BEGIN
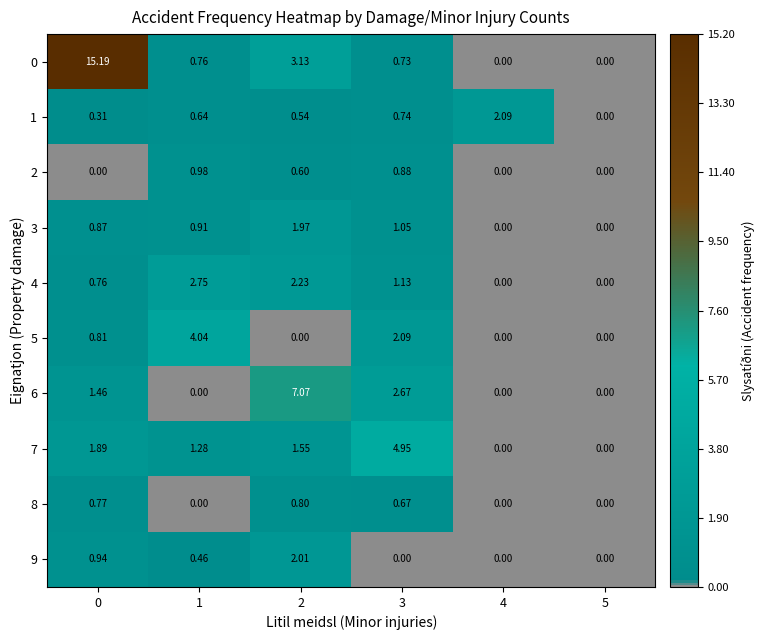

Is the value of 2 at 3 greater than the value of 3 at 5?

Yes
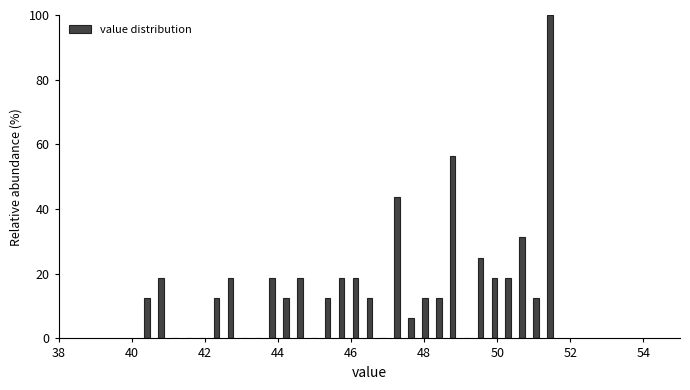

Read against the x-axis, roughly where is the centre of the tallest bar?

51.4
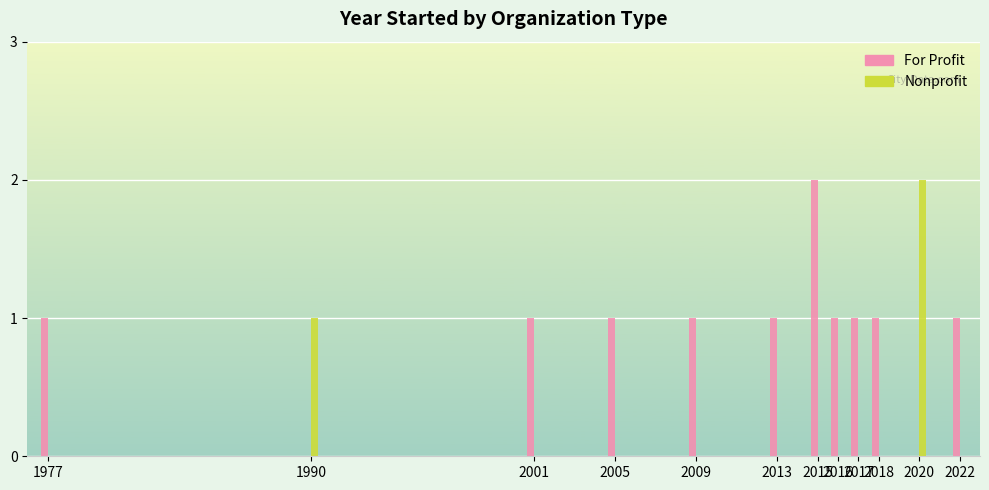

What is the sum of all Nonprofit values?

3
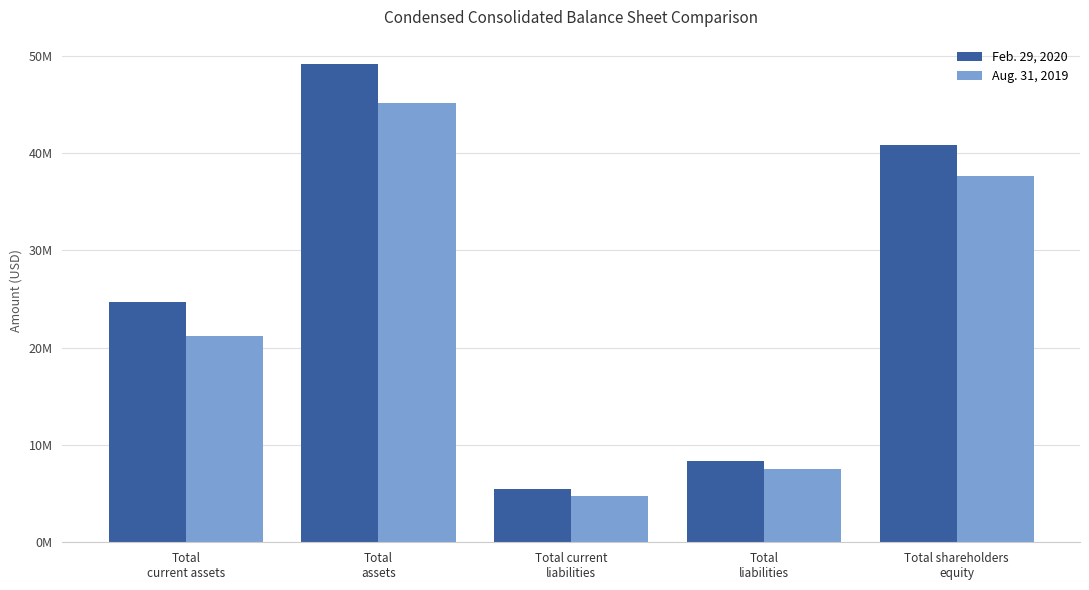

What are all the series names shown in the legend?

Feb. 29, 2020, Aug. 31, 2019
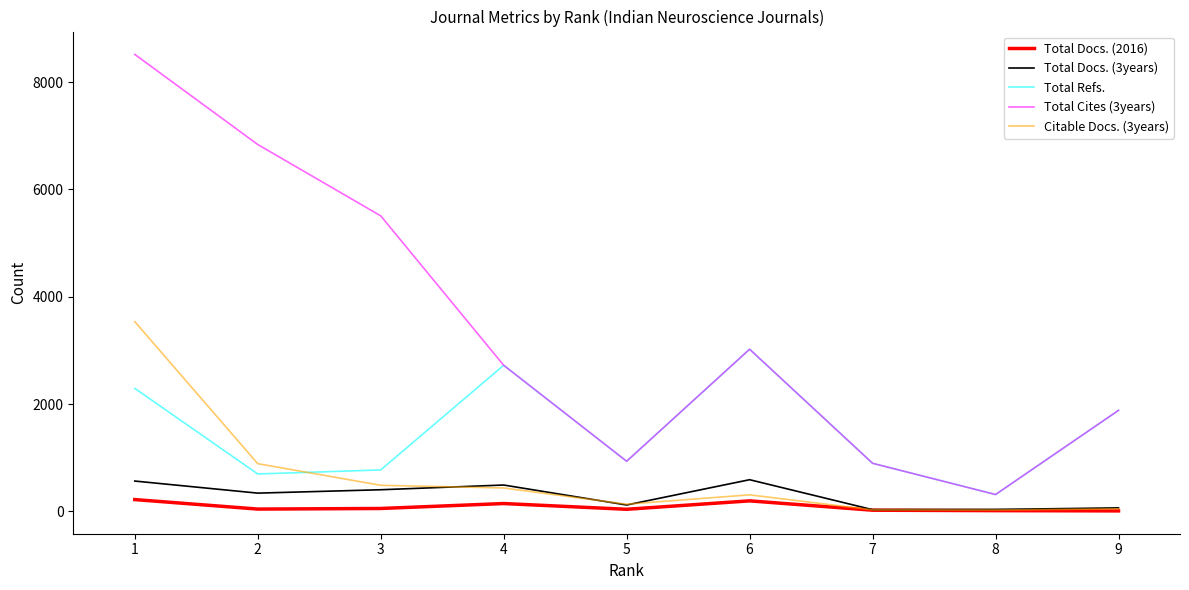

What is the greatest value displayed?

8516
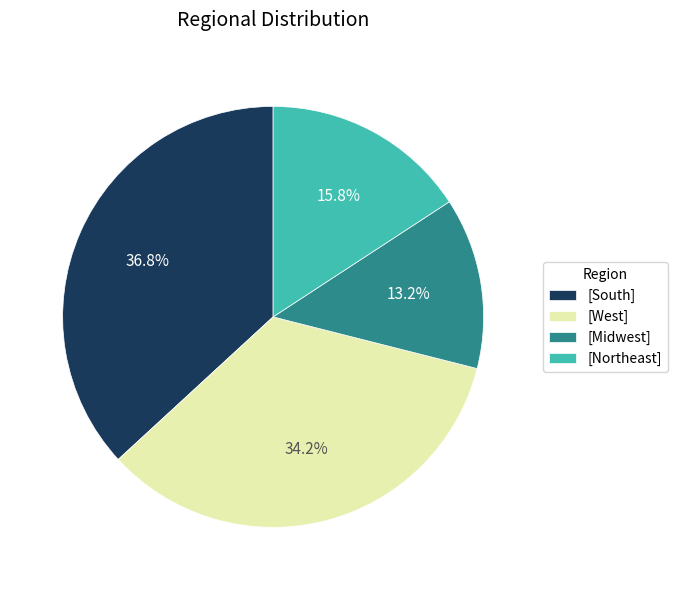

Does any single category account for the majority?

No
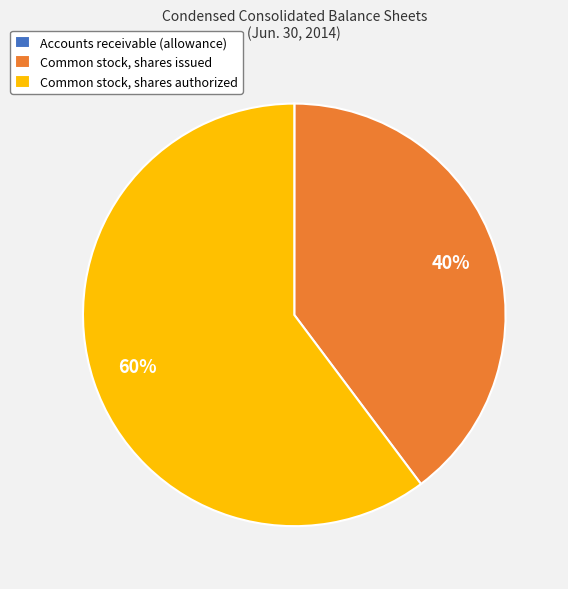

Which slice is the largest?

Common stock, shares authorized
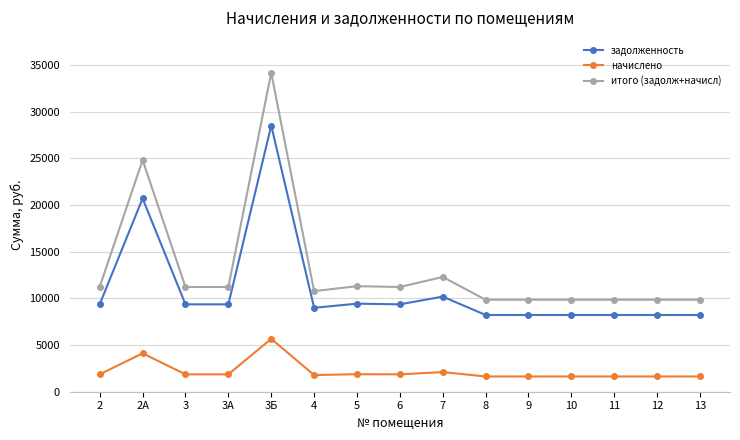

How many series are shown in this chart?

3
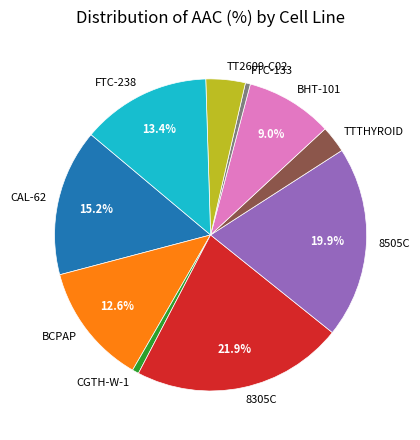

What is the largest slice in the pie chart?

8305C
END
Instructions to follow: Present every line above as a numbered list, leaving out the blank lines and the pictures.

Output:
1. Is the value of 2 at 3 greater than the value of 3 at 5?
2. Yes
3. Read against the x-axis, roughly where is the centre of the tallest bar?
4. 51.4
5. What is the sum of all Nonprofit values?
6. 3
7. What are all the series names shown in the legend?
8. Feb. 29, 2020, Aug. 31, 2019
9. What is the greatest value displayed?
10. 8516
11. Does any single category account for the majority?
12. No
13. Which slice is the largest?
14. Common stock, shares authorized
15. How many series are shown in this chart?
16. 3
17. What is the largest slice in the pie chart?
18. 8305C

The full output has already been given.